Task statement >> Could you set down the lines below, from the one containing "thumb ip: (286, 185)" through the final line, exactly as written?

Saved entries >>
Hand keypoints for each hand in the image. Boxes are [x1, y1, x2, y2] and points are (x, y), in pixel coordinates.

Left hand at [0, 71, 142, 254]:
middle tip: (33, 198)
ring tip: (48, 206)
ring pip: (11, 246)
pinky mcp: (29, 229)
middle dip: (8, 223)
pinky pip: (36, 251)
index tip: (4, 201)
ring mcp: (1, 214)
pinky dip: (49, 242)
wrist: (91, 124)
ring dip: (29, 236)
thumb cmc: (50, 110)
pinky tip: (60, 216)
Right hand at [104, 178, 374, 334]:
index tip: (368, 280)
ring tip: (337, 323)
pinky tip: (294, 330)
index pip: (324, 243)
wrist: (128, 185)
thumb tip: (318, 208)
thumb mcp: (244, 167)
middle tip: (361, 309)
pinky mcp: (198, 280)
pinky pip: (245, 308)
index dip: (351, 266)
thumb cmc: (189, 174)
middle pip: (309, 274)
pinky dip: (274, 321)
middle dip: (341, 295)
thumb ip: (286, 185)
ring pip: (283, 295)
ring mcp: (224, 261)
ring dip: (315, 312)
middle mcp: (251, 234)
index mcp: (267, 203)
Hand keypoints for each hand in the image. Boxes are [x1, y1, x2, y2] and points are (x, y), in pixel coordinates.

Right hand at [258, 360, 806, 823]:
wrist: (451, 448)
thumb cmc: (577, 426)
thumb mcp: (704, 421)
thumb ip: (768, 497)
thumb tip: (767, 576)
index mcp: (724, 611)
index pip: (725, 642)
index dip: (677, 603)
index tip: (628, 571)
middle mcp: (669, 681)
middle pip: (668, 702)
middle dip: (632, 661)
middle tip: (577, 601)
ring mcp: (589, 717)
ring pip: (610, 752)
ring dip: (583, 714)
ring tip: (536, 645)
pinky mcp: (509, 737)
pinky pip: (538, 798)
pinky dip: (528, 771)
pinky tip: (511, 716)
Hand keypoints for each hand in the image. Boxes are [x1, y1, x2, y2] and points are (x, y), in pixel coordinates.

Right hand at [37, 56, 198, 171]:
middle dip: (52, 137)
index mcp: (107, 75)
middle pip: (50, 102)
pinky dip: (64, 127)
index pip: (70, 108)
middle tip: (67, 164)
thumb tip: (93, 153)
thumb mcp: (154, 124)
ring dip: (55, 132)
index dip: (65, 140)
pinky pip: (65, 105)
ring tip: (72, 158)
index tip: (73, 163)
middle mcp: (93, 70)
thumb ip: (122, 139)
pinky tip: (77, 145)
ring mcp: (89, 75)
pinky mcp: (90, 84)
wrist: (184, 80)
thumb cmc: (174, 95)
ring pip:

Written answer >>
thumb ip: (286, 185)
ring pip: (283, 295)
ring mcp: (224, 261)
ring dip: (315, 312)
middle mcp: (251, 234)
index mcp: (267, 203)
Hand keypoints for each hand in the image. Boxes are [x1, y1, x2, y2] and points are (x, y), in pixel coordinates.

Right hand at [258, 360, 806, 823]:
wrist: (451, 448)
thumb cmc: (577, 426)
thumb mcp: (704, 421)
thumb ip: (768, 497)
thumb tip: (767, 576)
index mcp: (724, 611)
index pip: (725, 642)
index dip: (677, 603)
index tip: (628, 571)
middle mcp: (669, 681)
middle pip: (668, 702)
middle dip: (632, 661)
middle tip: (577, 601)
ring mcp: (589, 717)
ring pip: (610, 752)
ring dip: (583, 714)
ring tip: (536, 645)
pinky mcp: (509, 737)
pinky pip: (538, 798)
pinky dip: (528, 771)
pinky tip: (511, 716)
Hand keypoints for each hand in the image. Boxes are [x1, y1, x2, y2] and points are (x, y), in pixel coordinates.

Right hand at [37, 56, 198, 171]:
middle dip: (52, 137)
index mcp: (107, 75)
middle pip: (50, 102)
pinky dip: (64, 127)
index pip: (70, 108)
middle tip: (67, 164)
thumb tip: (93, 153)
thumb mcp: (154, 124)
ring dip: (55, 132)
index dip: (65, 140)
pinky pip: (65, 105)
ring tip: (72, 158)
index tip: (73, 163)
middle mcp: (93, 70)
thumb ip: (122, 139)
pinky tip: (77, 145)
ring mcp: (89, 75)
pinky mcp: (90, 84)
wrist: (184, 80)
thumb cmc: (174, 95)
ring pip:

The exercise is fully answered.